* [Textauszug]
☆ ☆ ☆ ☆ ☆ ☆ ☆
Partsch: „Im Netz wird viel Motocross geschaut, keine Frage. Aber wenn wir die Nations nehmen, dann waren die noch nie so groß. Frankreich deklarierte im letzten Jahr 102.000 Zuschauer. Ich habe es nicht gezählt, aber es waren sehr viele. Die Nations sind wirklich riesig. Aber ja, es gibt immer wirtschaftliche Einflüsse. Wenn man auf die Eintrittspreise schaut und mit Familie kommt, dann ist es günstiger als ein Taylor-Swift-Konzert, aber hier beim Motocross wird es dann beispielsweise mit 500 € schon sehr heftig. Auf manchen Strecken sieht man, dass es weniger Zuschauer gibt, aber da kenne ich die Umstände nicht. War die Werbung schlecht? War der Wetterbericht schlecht oder war am gleichen Wochenende MotoGP? Da gibt es immer viele Unwägbarkeiten.“
Die letzte Frage, dann hast du es geschafft. Darf man in deiner Position einen Lieblingsfahrer haben?
☆ ☆ ☆ ☆ ☆ ☆ ☆
Zeilen aus einem Segmentierungsdatensatz:
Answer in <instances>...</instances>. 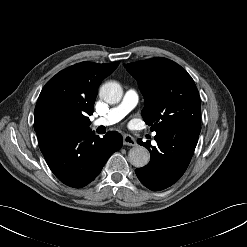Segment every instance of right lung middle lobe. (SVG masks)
I'll list each match as a JSON object with an SVG mask.
<instances>
[{"label":"right lung middle lobe","instance_id":"1","mask_svg":"<svg viewBox=\"0 0 247 247\" xmlns=\"http://www.w3.org/2000/svg\"><path fill=\"white\" fill-rule=\"evenodd\" d=\"M77 125L67 119H57L50 123L48 130L49 131H69V130H77Z\"/></svg>","mask_w":247,"mask_h":247}]
</instances>
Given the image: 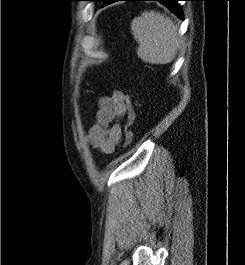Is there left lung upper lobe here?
<instances>
[{
  "label": "left lung upper lobe",
  "mask_w": 245,
  "mask_h": 265,
  "mask_svg": "<svg viewBox=\"0 0 245 265\" xmlns=\"http://www.w3.org/2000/svg\"><path fill=\"white\" fill-rule=\"evenodd\" d=\"M95 1H103L104 2L105 0H95Z\"/></svg>",
  "instance_id": "obj_1"
}]
</instances>
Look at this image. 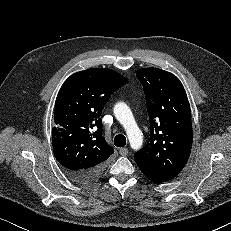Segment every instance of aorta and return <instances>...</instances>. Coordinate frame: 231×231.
<instances>
[{
	"instance_id": "1",
	"label": "aorta",
	"mask_w": 231,
	"mask_h": 231,
	"mask_svg": "<svg viewBox=\"0 0 231 231\" xmlns=\"http://www.w3.org/2000/svg\"><path fill=\"white\" fill-rule=\"evenodd\" d=\"M114 115L120 124L124 127L131 147L134 150L140 149L143 143V134L137 126L128 105L124 102L117 103L114 106Z\"/></svg>"
}]
</instances>
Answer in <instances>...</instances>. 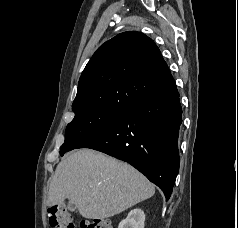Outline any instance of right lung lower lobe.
Masks as SVG:
<instances>
[{"label": "right lung lower lobe", "instance_id": "1", "mask_svg": "<svg viewBox=\"0 0 238 228\" xmlns=\"http://www.w3.org/2000/svg\"><path fill=\"white\" fill-rule=\"evenodd\" d=\"M182 108L176 85L128 107L114 122L77 148H90L126 161L164 192L179 170Z\"/></svg>", "mask_w": 238, "mask_h": 228}]
</instances>
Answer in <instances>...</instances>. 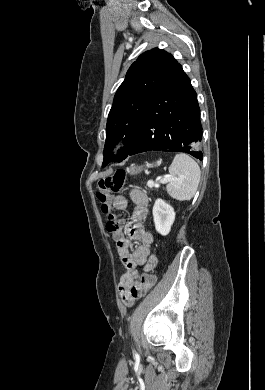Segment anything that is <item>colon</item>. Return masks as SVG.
I'll list each match as a JSON object with an SVG mask.
<instances>
[{"label":"colon","mask_w":265,"mask_h":390,"mask_svg":"<svg viewBox=\"0 0 265 390\" xmlns=\"http://www.w3.org/2000/svg\"><path fill=\"white\" fill-rule=\"evenodd\" d=\"M125 180L126 172L124 170H117L113 175L97 182L96 196L102 204V211L108 216L106 230L114 240L121 238L123 234V222L117 215L111 212L109 200L113 193H117L123 188ZM140 282L143 293H146L154 286L156 277L153 274H144Z\"/></svg>","instance_id":"1"}]
</instances>
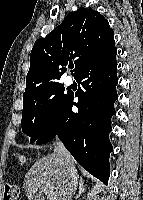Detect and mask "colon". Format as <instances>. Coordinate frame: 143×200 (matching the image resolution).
I'll use <instances>...</instances> for the list:
<instances>
[{"instance_id": "colon-1", "label": "colon", "mask_w": 143, "mask_h": 200, "mask_svg": "<svg viewBox=\"0 0 143 200\" xmlns=\"http://www.w3.org/2000/svg\"><path fill=\"white\" fill-rule=\"evenodd\" d=\"M23 159V157H20ZM19 197V189L14 184H6L4 191V200H18Z\"/></svg>"}]
</instances>
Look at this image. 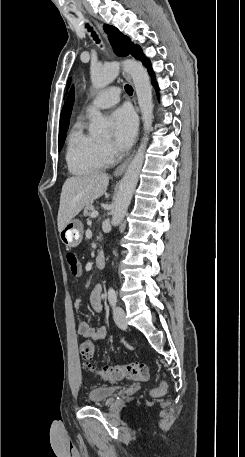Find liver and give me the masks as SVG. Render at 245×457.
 <instances>
[{
	"instance_id": "liver-1",
	"label": "liver",
	"mask_w": 245,
	"mask_h": 457,
	"mask_svg": "<svg viewBox=\"0 0 245 457\" xmlns=\"http://www.w3.org/2000/svg\"><path fill=\"white\" fill-rule=\"evenodd\" d=\"M109 176L105 172H90L69 176L62 186L58 210V231L61 233L65 224L74 218L85 204L102 196L107 190Z\"/></svg>"
}]
</instances>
☆ ☆ ☆ ☆ ☆ ☆ ☆
* [Aufgabenstellung]
Prüfe für jede der Aussagen 1., 2. und 3., ob sie mit dem Textauszug übereinstimmt, und gib jeweils Ja oder Nein zusammen mit den entscheidenden Worten des Textauszugs als wörtliches Zitat an.
1. Frankreich meldete im letzten Jahr 102.000 Zuschauer.
2. Partsch hat die Zuschauer selbst gezählt.
3. Partsch kennt die Gründe dafür, dass es auf manchen Strecken weniger Zuschauer gibt.

* [Ergebnis]
1. Ja: „Frankreich deklarierte im letzten Jahr 102.000 Zuschauer.“
2. Nein: „Ich habe es nicht gezählt“
3. Nein: „aber da kenne ich die Umstände nicht“